Christmas: Have We All Gone Crazy?
It’s that time of the year again. The traffic is heavier, everyone seems more rushed than usual, and a sort of insane commercial craziness takes hold, as people prepare for the popular winter festival. Between Thanksgiving and Christmas, I sometimes wonder if people don‘t drive even more aggressively than usual, as they rush around, frantically trying to complete their Christmas shopping. Ah, the Christmas spirit!
One recent survey predicted the average Christmas shopper in the United States will spend around $854 this year on Christmas gifts, an increase of 32 percent over 2011. Quite a chunk of change in a nation that is still struggling to emerge from recession and worried about the possibility of falling off a “fiscal cliff” in just a couple of weeks!
Strangely, in the midst of all this frenzied commercialism, most people don’t take the time to stop and ask the big question: Where did Christmas come from? It’s believed to be a Christian festival, but is it? The truth may surprise you.
Fact is, Christmas is nowhere to be found in the Bible, and it’s even implicitly disproved in the pages of the New Testament. We read that there were shepherds keeping watch over their flocks by night at the time Jesus was born (Luke 2:8). Had the Savior been born in December, the flocks would not have been out at night, since the weather is too cold at that time of year. What’s more, a census was taken right at the time Jesus was born (Luke 2:4-6). The cold depth of winter, with its short, dark days, would not have been the time for that!
But even non-Christian history is clearly aware of the real origins of Christmas. Notice this, from an op-ed piece by writer Douglas Morrison:
“The date of Christmas, December 25, was borrowed from another religion. At the time Christmas was created in AD 336, Mithraism was very popular. The early Christian church had gotten tired of their futile efforts to stop people celebrating the solstice and the birthday of Mithras, the Persian sun god.

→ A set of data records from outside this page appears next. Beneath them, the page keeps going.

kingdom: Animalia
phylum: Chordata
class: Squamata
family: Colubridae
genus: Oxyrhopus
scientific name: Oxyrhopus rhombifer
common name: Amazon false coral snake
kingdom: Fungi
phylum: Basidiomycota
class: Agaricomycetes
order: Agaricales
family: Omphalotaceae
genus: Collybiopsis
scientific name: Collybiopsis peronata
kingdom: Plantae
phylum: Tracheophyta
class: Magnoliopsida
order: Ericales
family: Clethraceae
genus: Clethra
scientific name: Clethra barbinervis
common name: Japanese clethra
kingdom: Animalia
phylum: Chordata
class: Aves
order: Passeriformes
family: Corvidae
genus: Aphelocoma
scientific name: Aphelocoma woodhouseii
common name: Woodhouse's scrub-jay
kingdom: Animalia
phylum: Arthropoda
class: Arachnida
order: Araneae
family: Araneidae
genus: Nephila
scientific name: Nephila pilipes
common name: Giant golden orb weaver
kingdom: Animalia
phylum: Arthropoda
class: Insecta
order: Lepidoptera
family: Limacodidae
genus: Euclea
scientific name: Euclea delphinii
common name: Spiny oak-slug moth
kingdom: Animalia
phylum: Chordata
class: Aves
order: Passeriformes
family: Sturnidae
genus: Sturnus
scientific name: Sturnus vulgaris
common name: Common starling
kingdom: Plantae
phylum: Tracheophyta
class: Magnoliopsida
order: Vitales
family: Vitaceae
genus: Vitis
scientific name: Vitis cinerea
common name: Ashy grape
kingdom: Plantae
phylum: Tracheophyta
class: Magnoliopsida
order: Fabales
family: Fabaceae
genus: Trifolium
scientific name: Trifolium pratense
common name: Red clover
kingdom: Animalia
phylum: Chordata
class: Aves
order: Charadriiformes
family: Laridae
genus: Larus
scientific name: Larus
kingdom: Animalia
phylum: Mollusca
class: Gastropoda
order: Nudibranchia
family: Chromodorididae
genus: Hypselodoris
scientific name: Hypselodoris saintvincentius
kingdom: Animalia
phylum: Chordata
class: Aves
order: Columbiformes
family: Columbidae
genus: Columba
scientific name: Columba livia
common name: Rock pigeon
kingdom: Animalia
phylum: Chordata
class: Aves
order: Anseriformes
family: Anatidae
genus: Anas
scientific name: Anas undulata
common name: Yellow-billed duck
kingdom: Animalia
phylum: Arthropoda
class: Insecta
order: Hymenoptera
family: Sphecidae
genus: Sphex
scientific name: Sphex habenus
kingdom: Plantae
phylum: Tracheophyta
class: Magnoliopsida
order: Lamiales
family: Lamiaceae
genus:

Mithras’ birthday was December 25. So Pope Julius I decided to make Jesus’ official birthday coincide with Mithras’ birthday. All honest Biblical scholars (Christian and non Christian) admit and agree that Jesus was not born on Dec. 25. Dec. 25 became the consensus date, and a logical way to assimilate the pagan, and Earth based Winter Solstice gatherings into the Christian religion. The writings in the Bible contradict the creation of Christmas on Dec. 25 because of weather. The shepherds and their flocks were not ‘in the fields’; they were in shelter; no one travelled in mid winter (it was too hard), and a manger at night on Dec. 25 in Bethlehem was very cold. The Holy Family’s whole journey, if at all, started at another time of the year.”
That’s from an article titled “How the Winter Solstice Was Stolen by Christmas,” on Dec. 24, 2010.
Pagan origins? Winter solstice festival? Crazed commercialism? Overspending? Isn’t it time you took a look at why you keep Christmas? Isn’t it time to reevaluate whether or not this is even something Jesus Himself would approve?
For Life, Hope & Truth, I’m Ralph Levy.